┌─ SOURCE EXTRACT

95. Suffice to state that there is nothing in Clauses 2 and 3 of the SA and
Clauses 2.5 and 2.6 of the EA to show that the CA was only annexed for
information of the respondent no.1 to enable respondent no.1 to exercise its
rights. If the intention of the parties was only to annex the CA(s) in the
agreements for the knowledge of the non-signatory/respondent no.1 herein,
the wordings would have been “a copy of the CA(s) is annexed hereto” but
the express wording in the EAs & SAs, ‘to form part of this agreement’,
would surely mean that the intention of the parties was to make CA(s) to
form part of the said agreement(s).

└─
┌─ RECORDS

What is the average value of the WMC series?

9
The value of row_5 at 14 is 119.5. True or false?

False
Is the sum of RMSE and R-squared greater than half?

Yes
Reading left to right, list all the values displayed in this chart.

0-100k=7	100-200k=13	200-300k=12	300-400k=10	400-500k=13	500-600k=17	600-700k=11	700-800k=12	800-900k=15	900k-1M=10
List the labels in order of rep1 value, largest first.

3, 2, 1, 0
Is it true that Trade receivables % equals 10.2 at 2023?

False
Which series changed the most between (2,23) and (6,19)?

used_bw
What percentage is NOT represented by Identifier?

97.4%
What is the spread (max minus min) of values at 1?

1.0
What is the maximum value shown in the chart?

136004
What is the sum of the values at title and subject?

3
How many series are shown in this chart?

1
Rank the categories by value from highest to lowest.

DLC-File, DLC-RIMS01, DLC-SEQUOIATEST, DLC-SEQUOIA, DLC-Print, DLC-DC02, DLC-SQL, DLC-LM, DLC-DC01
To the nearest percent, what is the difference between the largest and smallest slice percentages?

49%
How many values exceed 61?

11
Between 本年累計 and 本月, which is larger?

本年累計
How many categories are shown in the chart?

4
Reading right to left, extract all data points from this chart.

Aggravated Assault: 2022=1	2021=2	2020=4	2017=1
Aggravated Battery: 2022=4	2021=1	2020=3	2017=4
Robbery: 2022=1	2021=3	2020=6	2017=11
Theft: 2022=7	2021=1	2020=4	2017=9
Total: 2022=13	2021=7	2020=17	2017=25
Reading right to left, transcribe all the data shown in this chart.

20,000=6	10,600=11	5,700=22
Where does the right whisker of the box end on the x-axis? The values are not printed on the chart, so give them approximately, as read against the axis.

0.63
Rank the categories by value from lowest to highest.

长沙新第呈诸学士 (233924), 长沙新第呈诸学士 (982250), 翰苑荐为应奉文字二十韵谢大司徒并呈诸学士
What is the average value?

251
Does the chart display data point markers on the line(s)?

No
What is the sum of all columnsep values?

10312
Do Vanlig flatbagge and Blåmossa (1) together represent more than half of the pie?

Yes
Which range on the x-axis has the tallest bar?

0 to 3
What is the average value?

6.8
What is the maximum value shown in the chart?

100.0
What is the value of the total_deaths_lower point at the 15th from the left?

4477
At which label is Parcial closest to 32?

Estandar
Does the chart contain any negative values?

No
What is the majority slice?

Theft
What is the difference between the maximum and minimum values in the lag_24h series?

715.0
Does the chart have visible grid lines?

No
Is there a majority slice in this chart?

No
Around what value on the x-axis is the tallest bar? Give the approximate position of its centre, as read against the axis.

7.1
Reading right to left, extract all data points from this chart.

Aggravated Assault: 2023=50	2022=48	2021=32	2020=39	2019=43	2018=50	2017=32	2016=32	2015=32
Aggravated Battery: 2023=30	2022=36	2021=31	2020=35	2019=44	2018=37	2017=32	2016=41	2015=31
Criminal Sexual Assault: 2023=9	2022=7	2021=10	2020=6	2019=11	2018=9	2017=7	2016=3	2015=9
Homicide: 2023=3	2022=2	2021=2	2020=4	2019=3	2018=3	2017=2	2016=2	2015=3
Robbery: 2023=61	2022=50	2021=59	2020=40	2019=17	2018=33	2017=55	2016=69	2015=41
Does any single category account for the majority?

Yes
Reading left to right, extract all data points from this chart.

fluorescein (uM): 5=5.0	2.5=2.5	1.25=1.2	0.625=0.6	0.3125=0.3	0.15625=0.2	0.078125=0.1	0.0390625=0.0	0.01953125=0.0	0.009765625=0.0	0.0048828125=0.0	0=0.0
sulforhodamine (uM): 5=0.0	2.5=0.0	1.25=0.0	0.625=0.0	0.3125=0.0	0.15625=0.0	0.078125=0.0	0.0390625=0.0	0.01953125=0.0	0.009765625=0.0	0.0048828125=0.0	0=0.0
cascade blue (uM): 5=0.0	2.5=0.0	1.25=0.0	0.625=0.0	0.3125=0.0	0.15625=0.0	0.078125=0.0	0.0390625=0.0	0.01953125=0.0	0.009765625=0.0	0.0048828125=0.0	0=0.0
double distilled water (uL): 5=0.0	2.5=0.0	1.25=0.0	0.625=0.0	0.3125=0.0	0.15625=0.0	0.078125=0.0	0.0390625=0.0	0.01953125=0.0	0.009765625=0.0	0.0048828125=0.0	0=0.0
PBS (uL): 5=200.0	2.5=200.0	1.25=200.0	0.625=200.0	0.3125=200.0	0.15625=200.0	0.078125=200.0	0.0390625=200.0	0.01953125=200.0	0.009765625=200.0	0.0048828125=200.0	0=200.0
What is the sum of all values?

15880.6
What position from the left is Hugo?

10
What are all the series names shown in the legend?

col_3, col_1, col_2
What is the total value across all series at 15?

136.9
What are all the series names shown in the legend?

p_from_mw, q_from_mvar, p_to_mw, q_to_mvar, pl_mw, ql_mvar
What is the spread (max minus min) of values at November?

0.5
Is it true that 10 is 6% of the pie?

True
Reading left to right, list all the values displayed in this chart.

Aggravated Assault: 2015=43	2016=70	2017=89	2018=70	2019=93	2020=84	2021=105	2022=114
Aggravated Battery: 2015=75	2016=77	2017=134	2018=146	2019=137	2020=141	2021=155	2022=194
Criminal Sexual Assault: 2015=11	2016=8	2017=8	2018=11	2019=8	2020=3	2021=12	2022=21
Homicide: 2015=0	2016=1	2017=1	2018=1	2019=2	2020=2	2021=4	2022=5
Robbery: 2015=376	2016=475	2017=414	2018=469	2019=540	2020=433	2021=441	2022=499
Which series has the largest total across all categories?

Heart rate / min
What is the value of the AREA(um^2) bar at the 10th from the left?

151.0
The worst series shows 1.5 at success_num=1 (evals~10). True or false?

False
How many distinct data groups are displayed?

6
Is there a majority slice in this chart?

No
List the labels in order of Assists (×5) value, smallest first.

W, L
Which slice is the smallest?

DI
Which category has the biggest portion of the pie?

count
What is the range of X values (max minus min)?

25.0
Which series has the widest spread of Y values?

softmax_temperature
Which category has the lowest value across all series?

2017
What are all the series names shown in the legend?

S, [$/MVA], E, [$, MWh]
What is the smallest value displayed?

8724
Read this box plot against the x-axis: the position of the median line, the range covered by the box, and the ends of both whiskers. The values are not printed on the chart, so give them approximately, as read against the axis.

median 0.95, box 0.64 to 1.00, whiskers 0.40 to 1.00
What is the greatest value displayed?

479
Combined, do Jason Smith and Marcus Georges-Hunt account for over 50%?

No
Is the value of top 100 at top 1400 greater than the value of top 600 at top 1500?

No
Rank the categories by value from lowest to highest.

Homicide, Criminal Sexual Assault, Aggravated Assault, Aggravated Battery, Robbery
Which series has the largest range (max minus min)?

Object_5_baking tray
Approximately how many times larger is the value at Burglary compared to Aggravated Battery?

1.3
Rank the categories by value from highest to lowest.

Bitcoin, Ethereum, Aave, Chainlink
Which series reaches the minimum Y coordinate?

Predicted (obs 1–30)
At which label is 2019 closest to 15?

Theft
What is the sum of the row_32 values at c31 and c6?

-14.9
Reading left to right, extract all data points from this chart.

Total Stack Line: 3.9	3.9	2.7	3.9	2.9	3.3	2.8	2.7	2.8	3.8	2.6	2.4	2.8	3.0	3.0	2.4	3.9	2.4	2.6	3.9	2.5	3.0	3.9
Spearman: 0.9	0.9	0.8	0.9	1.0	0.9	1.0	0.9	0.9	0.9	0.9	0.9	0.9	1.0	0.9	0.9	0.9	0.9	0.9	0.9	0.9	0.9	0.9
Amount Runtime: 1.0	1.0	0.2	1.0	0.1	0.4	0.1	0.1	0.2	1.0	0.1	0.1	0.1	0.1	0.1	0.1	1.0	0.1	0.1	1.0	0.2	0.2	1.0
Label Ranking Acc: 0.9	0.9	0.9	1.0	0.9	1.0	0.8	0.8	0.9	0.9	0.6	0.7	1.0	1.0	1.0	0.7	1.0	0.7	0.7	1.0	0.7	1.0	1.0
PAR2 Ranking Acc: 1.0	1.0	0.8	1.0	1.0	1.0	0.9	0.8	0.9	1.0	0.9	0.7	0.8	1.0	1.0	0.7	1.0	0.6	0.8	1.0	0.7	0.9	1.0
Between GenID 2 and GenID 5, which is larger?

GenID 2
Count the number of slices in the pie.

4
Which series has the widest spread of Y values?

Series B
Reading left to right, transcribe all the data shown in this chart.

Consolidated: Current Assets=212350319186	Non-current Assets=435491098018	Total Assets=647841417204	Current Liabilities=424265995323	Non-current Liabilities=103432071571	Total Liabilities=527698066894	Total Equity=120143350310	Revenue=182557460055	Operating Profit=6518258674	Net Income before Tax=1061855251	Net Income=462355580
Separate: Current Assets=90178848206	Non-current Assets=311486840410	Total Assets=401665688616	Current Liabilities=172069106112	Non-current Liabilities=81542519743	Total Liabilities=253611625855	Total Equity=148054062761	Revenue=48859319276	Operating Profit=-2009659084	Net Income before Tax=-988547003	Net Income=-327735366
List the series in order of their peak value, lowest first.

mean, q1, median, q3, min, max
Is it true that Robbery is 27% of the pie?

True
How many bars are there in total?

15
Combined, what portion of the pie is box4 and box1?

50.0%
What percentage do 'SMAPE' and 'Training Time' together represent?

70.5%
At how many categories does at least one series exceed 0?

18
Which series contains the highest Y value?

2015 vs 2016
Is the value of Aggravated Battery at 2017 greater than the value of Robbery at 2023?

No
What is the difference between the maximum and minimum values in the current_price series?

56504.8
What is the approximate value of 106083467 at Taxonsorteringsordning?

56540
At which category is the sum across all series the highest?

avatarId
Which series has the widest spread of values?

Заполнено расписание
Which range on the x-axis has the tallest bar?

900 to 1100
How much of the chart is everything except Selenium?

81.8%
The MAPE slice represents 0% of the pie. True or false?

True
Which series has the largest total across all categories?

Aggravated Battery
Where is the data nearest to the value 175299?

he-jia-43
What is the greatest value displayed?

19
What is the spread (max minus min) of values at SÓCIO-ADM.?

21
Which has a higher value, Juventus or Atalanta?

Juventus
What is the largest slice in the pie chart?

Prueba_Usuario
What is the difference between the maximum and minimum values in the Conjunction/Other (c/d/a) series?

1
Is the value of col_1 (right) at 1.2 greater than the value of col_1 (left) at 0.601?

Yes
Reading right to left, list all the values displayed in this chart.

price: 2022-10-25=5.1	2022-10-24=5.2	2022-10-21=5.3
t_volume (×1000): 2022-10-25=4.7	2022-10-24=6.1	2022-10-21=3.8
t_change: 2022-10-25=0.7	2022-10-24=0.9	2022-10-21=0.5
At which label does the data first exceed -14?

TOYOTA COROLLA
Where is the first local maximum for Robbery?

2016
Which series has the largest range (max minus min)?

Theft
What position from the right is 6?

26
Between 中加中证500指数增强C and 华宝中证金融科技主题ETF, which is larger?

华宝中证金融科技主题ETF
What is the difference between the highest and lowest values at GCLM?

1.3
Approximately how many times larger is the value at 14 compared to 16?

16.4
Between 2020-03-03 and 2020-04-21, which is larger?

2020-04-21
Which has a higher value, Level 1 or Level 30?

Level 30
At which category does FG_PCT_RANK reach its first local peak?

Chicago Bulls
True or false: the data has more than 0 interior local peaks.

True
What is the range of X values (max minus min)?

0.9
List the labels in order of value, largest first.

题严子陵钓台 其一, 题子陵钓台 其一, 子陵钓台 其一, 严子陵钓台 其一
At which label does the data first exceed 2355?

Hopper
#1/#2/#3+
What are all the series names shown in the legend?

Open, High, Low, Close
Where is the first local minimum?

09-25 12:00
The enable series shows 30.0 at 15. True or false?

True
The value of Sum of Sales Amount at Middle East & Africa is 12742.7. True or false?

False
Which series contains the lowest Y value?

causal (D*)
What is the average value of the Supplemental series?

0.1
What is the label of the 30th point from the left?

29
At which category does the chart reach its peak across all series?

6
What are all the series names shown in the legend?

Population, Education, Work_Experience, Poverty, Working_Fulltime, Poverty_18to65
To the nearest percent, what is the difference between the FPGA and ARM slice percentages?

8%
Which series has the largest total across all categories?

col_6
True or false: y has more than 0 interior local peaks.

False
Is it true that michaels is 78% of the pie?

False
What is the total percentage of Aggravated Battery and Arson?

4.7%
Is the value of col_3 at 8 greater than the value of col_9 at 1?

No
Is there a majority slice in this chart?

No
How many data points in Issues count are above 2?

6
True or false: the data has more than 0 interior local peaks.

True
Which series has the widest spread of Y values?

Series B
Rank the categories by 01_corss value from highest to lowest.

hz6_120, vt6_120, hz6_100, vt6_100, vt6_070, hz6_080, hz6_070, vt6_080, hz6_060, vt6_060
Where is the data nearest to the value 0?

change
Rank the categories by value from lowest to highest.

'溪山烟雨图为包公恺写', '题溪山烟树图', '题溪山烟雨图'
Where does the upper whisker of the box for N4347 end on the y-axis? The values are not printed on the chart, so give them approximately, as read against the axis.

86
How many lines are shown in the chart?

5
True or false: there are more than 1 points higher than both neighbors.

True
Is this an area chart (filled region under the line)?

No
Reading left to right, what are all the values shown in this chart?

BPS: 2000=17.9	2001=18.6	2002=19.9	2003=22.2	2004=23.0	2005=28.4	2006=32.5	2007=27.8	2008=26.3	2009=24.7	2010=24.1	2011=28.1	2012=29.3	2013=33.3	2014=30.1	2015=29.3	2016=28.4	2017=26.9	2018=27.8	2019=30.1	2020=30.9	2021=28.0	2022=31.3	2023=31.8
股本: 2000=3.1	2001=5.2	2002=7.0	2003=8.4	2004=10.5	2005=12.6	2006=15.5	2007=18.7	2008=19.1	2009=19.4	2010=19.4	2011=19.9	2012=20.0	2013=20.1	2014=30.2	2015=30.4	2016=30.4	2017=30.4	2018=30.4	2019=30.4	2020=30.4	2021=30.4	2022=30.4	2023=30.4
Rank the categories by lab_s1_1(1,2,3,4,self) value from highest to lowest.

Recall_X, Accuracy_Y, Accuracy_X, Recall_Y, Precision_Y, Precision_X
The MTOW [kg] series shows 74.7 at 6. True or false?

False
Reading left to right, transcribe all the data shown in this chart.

└─

WORK INSTRUCTION: Write out the agreement passage, beginning at the words "95. Suffice to" and stopping after "the said agreement(s).". Rely only on the agreement passage, not on the rows.

RESULT OF THE TASK:
95. Suffice to state that there is nothing in Clauses 2 and 3 of the SA and
Clauses 2.5 and 2.6 of the EA to show that the CA was only annexed for
information of the respondent no.1 to enable respondent no.1 to exercise its
rights. If the intention of the parties was only to annex the CA(s) in the
agreements for the knowledge of the non-signatory/respondent no.1 herein,
the wordings would have been “a copy of the CA(s) is annexed hereto” but
the express wording in the EAs & SAs, ‘to form part of this agreement’,
would surely mean that the intention of the parties was to make CA(s) to
form part of the said agreement(s).